§ What to produce
Find the line with "critically, creatively, and" in the entries below. Repeat it, every following line, and the line with "The number of sales transactions", exactly and with nothing added.

§ Dataset records
:::::
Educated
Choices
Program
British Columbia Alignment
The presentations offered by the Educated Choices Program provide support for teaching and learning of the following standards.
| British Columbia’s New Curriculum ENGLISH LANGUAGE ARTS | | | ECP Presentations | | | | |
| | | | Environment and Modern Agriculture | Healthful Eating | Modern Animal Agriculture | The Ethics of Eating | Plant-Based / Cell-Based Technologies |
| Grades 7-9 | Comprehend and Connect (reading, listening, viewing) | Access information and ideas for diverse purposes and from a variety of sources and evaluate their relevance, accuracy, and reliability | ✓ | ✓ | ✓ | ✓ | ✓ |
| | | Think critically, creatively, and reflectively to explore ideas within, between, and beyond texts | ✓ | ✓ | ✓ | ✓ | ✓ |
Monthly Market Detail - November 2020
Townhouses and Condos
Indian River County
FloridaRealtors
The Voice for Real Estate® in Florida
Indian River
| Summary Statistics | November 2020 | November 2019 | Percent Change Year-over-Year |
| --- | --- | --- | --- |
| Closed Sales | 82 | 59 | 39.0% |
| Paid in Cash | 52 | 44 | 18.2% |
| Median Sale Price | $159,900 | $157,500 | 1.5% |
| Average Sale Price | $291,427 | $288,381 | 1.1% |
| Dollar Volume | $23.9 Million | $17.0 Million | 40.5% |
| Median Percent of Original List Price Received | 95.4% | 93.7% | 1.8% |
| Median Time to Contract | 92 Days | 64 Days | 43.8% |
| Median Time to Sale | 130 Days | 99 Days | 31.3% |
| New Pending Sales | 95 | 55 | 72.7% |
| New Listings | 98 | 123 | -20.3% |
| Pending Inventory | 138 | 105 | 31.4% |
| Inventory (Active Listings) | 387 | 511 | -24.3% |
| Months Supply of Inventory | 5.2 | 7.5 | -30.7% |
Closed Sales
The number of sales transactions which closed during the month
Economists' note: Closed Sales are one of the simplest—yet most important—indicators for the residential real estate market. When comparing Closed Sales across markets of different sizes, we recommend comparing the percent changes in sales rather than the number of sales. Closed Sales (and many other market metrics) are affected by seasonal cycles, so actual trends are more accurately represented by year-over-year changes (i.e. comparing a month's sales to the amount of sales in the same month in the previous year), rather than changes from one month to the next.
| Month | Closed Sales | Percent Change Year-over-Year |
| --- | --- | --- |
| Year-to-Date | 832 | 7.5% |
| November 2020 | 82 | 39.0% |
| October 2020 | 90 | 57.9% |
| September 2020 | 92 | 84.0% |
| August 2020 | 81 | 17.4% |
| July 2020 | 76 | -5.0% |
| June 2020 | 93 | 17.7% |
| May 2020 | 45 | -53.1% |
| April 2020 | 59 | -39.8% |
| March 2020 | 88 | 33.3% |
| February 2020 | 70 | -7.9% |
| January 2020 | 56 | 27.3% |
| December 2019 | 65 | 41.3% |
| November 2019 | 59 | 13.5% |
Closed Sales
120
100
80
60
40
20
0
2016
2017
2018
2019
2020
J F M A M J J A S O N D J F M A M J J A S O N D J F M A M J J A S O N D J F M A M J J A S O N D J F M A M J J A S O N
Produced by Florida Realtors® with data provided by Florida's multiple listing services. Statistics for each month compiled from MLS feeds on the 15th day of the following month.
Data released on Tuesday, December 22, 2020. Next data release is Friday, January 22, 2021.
:::::
§ Answer to the problem
| | | Think critically, creatively, and reflectively to explore ideas within, between, and beyond texts | ✓ | ✓ | ✓ | ✓ | ✓ |
Monthly Market Detail - November 2020
Townhouses and Condos
Indian River County
FloridaRealtors
The Voice for Real Estate® in Florida
Indian River
| Summary Statistics | November 2020 | November 2019 | Percent Change Year-over-Year |
| --- | --- | --- | --- |
| Closed Sales | 82 | 59 | 39.0% |
| Paid in Cash | 52 | 44 | 18.2% |
| Median Sale Price | $159,900 | $157,500 | 1.5% |
| Average Sale Price | $291,427 | $288,381 | 1.1% |
| Dollar Volume | $23.9 Million | $17.0 Million | 40.5% |
| Median Percent of Original List Price Received | 95.4% | 93.7% | 1.8% |
| Median Time to Contract | 92 Days | 64 Days | 43.8% |
| Median Time to Sale | 130 Days | 99 Days | 31.3% |
| New Pending Sales | 95 | 55 | 72.7% |
| New Listings | 98 | 123 | -20.3% |
| Pending Inventory | 138 | 105 | 31.4% |
| Inventory (Active Listings) | 387 | 511 | -24.3% |
| Months Supply of Inventory | 5.2 | 7.5 | -30.7% |
Closed Sales
The number of sales transactions which closed during the month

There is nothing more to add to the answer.